**THE TASK:**
Locate each line below that contains the word "afuera", and copy those lines.

**STUDY MATERIAL:**
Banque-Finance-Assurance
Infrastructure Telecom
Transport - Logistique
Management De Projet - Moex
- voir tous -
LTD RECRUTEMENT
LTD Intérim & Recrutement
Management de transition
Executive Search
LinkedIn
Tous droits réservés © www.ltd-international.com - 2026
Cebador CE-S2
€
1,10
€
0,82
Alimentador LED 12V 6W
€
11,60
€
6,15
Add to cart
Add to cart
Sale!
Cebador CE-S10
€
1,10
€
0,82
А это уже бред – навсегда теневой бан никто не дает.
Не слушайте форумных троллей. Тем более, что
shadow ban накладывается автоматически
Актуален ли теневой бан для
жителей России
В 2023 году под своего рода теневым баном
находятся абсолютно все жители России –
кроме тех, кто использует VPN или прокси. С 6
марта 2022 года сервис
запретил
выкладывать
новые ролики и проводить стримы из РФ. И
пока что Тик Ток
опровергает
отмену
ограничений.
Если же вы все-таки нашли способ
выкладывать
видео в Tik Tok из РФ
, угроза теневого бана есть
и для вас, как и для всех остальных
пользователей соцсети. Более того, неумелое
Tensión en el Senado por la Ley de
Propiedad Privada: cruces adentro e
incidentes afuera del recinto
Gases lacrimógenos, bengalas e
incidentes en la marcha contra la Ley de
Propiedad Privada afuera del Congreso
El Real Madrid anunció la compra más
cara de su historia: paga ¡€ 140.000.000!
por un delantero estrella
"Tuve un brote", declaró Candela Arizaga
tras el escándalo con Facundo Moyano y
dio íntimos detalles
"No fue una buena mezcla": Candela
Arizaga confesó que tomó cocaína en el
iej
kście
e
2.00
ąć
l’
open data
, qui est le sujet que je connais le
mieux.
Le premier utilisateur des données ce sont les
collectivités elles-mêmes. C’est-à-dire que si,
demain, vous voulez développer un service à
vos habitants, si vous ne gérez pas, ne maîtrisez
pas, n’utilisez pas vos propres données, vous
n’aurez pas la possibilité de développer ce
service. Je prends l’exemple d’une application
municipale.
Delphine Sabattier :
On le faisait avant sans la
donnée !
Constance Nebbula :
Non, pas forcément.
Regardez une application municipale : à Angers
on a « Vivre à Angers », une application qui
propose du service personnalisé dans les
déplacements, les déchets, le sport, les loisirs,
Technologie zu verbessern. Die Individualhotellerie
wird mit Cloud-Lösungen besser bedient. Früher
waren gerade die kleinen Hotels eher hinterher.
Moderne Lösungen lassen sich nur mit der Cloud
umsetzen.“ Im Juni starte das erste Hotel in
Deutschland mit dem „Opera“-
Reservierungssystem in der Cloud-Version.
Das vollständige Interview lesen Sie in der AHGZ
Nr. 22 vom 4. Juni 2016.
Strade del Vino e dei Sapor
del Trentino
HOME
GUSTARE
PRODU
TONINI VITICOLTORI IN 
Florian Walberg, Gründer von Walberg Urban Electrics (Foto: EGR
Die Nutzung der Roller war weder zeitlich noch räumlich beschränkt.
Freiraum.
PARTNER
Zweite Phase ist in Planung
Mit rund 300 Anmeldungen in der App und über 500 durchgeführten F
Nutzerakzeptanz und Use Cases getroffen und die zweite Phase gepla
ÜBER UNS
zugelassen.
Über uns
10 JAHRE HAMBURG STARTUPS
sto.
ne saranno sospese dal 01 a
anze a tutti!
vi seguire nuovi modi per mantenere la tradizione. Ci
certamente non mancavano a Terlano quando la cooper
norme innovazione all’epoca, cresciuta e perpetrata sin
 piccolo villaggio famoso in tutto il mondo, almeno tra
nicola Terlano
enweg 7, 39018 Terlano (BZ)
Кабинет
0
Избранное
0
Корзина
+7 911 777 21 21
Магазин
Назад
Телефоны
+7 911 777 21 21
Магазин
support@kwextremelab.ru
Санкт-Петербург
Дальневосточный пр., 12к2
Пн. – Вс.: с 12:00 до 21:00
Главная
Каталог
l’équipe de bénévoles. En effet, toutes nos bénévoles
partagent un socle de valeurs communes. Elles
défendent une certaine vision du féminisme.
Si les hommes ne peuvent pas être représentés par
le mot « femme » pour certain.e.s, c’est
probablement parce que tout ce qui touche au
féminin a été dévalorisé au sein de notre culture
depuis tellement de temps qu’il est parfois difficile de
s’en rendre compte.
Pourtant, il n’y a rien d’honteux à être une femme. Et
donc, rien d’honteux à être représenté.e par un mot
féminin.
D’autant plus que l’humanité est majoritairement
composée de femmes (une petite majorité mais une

**TASK RESULT:**
incidentes afuera del recinto
Propiedad Privada afuera del Congreso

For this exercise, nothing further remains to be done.